--- EXCERPT PROVIDED ---
After Reading, the listening section came through. As long as I learned how to handle the listening section it was more understandable and easier than the first time. Speaking section also went good, this time I didn't confuse and also managed to finish my talk on time "Sigh I relieved". However the writing section was still tougher for me, especially Integrated section. I couldn't understand the first section but I hoped I did well on the Independent section.
Test finished at 2:30 pm, I went out to relieve but still my mind was boiling.
During the 10 minutes break after Listening, I talked with the other people who were taking the test. There was a girl who tried test 1 year ago and got 89 and now came to take her second. According to her she also has taken SAT more than 4 times. She says: TOEFL is nothing in front of SAT, even though the reading section (the second which has always challenged me up until now) I found it fascinating.
When the test finished I exchanged my facebook address with her and decided to keep in touch through this website. It was sincerely nice to make friends!
So Challenge is over, I headed my way to home when I came back I got terrible headache and spent whole of my day with relaxing.

The day before Second Test !!

So my second preparation lasted for 2 months. I tried to learn a lot from the books I had and the programs one of my korean friend girl gave to practice with. I sincerely thank to one of my friends whom I acquainted at the first test center because that was the only girl who sincerely helped me to gain some books to work on my TOEFL. The day before the test I tried to motivate and inspire myself through some of the philosophical notes I took from my success books. So jot down one phrase on my teaching board and tried to stay in a positive attitude, it says; " Everything effects, Everything else". Then I said to myself; "No matter what score I get I am still willing to learn from this experience, whether I fail or succeed again I am able to handle my emotions and stay positive as all those will matter for my future success".
My friend asked if I'm confident enough to attain my poised objective this time but I knew that I wouldn't be able to reach 100 this time again due to I was aware of my pathetic score, hence, I hoped my hard works would pay off. So portend thoughts came true after while because there is someone wisely said "If you think you win, you will win, if you think you fail you will surely fail"
--- DATASET EXTRACT ---
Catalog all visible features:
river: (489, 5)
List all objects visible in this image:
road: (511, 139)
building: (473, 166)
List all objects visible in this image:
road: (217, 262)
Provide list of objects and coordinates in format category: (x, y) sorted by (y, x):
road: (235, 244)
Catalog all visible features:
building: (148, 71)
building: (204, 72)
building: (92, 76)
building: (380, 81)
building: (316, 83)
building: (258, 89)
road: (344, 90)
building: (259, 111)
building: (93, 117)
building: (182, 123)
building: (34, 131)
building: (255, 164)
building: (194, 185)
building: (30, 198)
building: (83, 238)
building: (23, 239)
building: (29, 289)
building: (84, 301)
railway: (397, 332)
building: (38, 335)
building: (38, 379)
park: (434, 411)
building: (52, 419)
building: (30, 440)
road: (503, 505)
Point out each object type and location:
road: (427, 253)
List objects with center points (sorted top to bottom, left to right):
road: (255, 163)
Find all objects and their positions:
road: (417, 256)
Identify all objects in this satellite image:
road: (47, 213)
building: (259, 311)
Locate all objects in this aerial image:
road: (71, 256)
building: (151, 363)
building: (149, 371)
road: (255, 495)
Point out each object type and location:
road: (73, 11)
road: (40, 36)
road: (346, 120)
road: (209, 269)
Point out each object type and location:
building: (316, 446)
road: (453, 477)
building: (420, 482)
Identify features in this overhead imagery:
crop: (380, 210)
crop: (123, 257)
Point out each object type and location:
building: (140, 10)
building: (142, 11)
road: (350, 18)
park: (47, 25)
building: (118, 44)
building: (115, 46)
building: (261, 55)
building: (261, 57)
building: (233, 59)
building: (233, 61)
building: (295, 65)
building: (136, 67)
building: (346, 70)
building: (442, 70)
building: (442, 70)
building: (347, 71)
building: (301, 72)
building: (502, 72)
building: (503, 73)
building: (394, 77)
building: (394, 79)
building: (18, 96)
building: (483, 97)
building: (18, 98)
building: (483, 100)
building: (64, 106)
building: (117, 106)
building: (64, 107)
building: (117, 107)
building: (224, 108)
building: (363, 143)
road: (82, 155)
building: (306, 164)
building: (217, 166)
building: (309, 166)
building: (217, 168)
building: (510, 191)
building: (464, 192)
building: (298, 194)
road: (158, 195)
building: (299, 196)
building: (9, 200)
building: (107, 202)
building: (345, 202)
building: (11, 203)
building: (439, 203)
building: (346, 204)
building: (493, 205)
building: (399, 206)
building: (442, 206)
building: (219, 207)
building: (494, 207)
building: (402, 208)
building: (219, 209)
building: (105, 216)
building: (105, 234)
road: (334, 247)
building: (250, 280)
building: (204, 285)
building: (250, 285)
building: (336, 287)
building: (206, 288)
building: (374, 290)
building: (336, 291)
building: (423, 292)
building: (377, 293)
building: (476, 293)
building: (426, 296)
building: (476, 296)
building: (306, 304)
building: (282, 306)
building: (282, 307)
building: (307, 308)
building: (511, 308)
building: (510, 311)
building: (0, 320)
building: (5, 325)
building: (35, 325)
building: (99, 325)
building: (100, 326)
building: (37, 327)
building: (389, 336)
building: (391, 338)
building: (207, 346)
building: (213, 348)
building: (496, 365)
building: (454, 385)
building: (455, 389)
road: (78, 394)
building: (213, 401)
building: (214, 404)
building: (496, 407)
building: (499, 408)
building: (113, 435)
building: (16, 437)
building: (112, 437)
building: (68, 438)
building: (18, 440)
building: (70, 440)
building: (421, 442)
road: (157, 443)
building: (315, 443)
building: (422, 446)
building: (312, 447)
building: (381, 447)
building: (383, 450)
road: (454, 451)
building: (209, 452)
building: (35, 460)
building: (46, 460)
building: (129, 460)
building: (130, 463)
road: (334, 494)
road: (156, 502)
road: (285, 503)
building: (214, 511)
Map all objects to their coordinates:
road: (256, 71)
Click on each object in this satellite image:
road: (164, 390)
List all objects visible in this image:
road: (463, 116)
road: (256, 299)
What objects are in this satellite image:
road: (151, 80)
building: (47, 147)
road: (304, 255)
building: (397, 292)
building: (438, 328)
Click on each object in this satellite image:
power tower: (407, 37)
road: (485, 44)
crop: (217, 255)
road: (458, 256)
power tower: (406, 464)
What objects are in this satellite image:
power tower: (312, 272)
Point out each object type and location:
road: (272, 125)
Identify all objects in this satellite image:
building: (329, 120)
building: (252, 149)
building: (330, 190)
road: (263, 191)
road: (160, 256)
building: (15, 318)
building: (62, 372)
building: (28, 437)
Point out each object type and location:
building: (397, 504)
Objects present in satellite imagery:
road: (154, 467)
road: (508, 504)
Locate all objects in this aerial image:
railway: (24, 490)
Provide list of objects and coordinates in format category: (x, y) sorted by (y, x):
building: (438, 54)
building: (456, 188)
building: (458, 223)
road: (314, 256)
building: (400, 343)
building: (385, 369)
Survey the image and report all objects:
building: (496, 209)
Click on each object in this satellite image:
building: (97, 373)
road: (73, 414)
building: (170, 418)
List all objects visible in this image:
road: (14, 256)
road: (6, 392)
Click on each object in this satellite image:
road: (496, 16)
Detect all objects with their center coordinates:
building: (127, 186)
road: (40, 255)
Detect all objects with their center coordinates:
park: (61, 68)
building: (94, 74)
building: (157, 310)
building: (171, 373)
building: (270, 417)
---
* TASK *
Rewrite the passage of the TOEFL account starting with "Test finished at" and going on through "found it fascinating.", with "SAT" replaced by "GRE".

* FULL SOLUTION *
Test finished at 2:30 pm, I went out to relieve but still my mind was boiling.
During the 10 minutes break after Listening, I talked with the other people who were taking the test. There was a girl who tried test 1 year ago and got 89 and now came to take her second. According to her she also has taken GRE more than 4 times. She says: TOEFL is nothing in front of GRE, even though the reading section (the second which has always challenged me up until now) I found it fascinating.